UK - Aon UK has confirmed it is reducing the standard rate of employer contributions to its money purchase pension scheme, but will match additional employee contributions up to set levels.
The UK pension scheme currently has a minimum employee contribution of 2% across all age groups, while Aon contributes a standard 6% for employees in their 20s which then rises 2% every 10 years to a maximum of 12% for those aged over 50.
However, Aon UK said in the current economic environment it needs to reduce costs and achieve greater efficiency to "protect our business in challenging conditions" and admitted "the increasing cost of pension provision is one of those costs".
The company is now proposing to keep employee contributions at 2%, but to reduce the standard employer contribution to 6% across all age groups.
That said, it added if employees wanted to increase their contributions Aon would match the additional payment up to a maximum of 2% for workers in their 20s and 30s; up to 4% for those in their 40s to a maximum of 6% for the over 50s, producing an aggregate contribution level of 20% for this age group.
Peter Harmer, chief executive of Aon UK, pointed out many companies are looking at ways of reducing their fixed costs, through measures including pay freezes, reduced hours, four day weeks and enforced sabbaticals on greatly reduced levels of pay.
But he claimed these are all "short-term fixes", and instead argued Aon is "taking a different, longer-term view".
Harmer said: "Our proposal involves moving to a lower standard employer contribution, but supporting this with an offer to match contributions up to a certain level, depending upon an employee's age group.

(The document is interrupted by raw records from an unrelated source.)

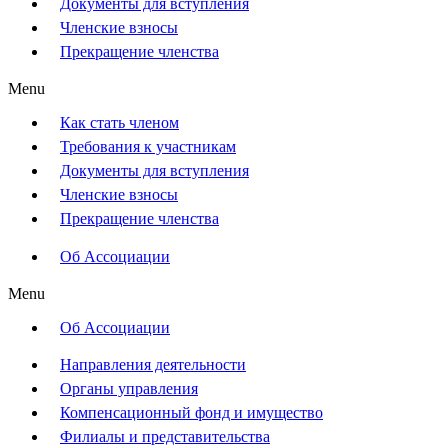
Документы для вступления
Членские взносы
Прекращение членства
Menu
Как стать членом
Требования к участникам
Документы для вступления
Членские взносы
Прекращение членства
Об Ассоциации
Menu
Об Ассоциации
Направления деятельности
Органы управления
Компенсационный фонд и имущество
Филиалы и представительства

Put simply, the more an employee contributes, the more Aon will match, up to specified levels."
He suggested that by offering a lower standard contribution but with matched contributions, "we are seeking to reduce fixed costs whilst saying to employees who regard saving in a pension as a priority, 'if your retirement provision is important to you and you are prepared to invest in it, then we will back you and invest in it, too'".
Aon UK confirmed that, following presentation of the proposals, it is now in a two-month consultation period with staff via a forum of elected employee representatives from across the business.
Meanwhile, Dr Ros Altmann, an independent pension policy adviser, warned Aon's decision to reduce contributions is of "huge significance because Aon is a company which advises other employers on their pension arrangements".
She said: "It is clearly signalling a loss of faith in pensions and a preference for cutting pensions over other forms of cost-cutting. Today's announcement looks like the start of the next phase of employer withdrawal from pension provision."
Altmann argued the "inevitable consequence" of the credit crisis and employers cutting pension contributions is people will have to work longer, "whether they like it or not", and instead of "disappearing pensions, soon we will be looking at disappearing retirement".